Problem requirements:
Please determine the number of lines in the material below that contain the word "scroll", and state it alone.

Collected material:

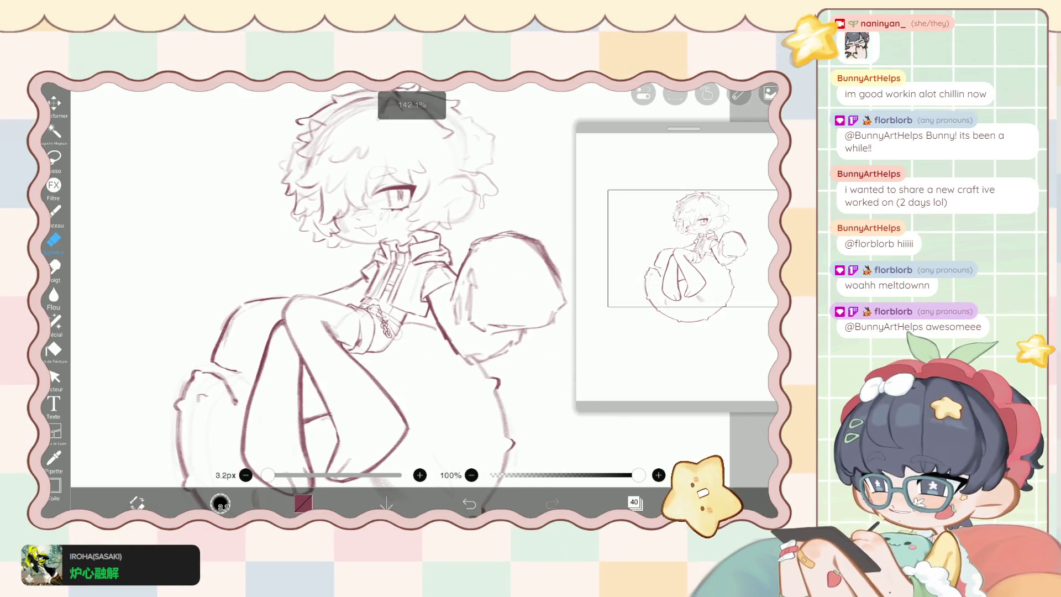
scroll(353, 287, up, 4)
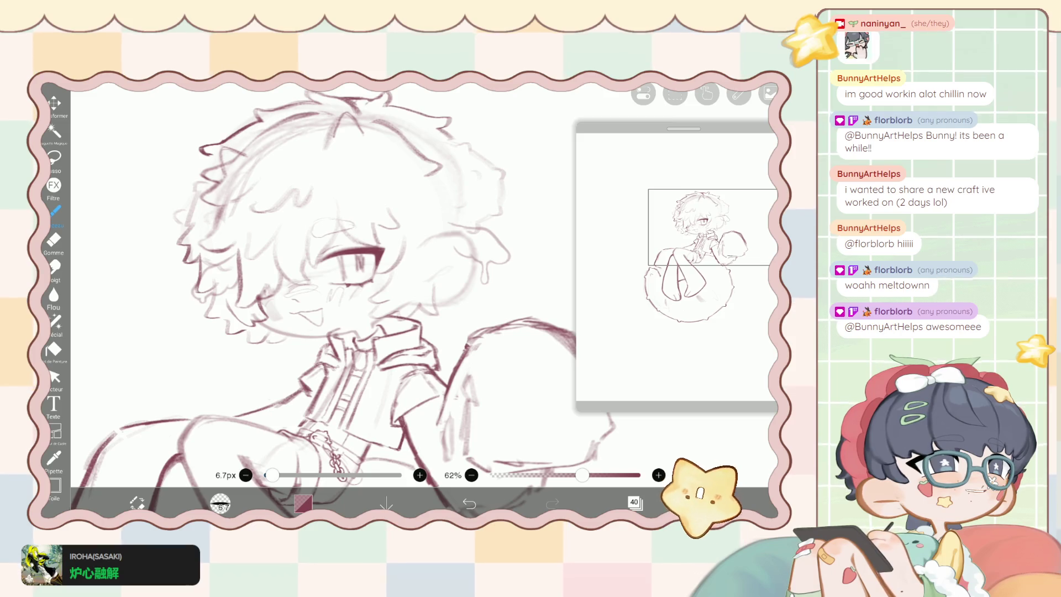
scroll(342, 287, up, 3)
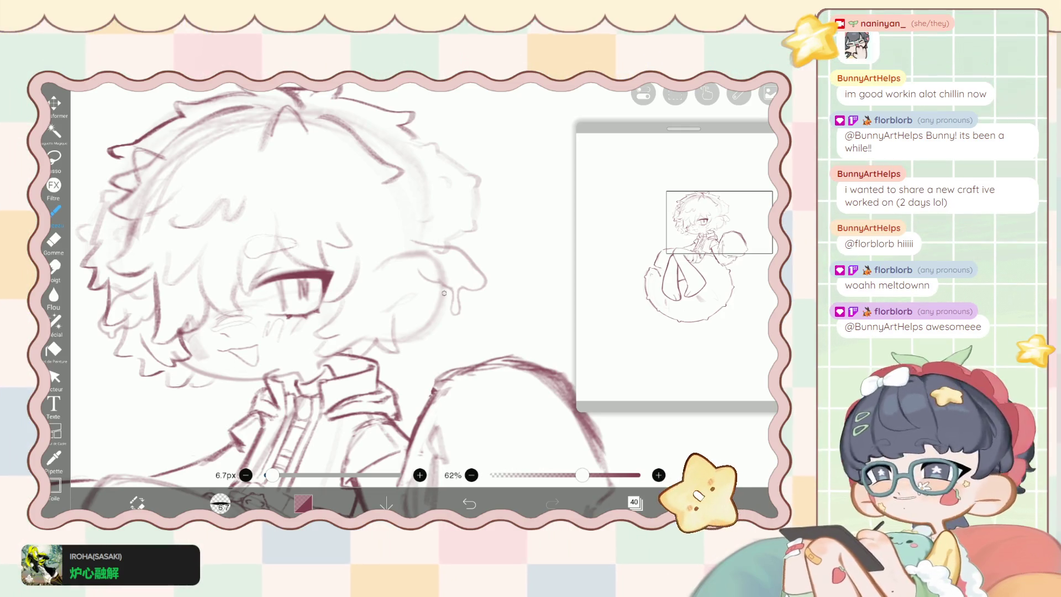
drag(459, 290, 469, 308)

Response to the exercise:
2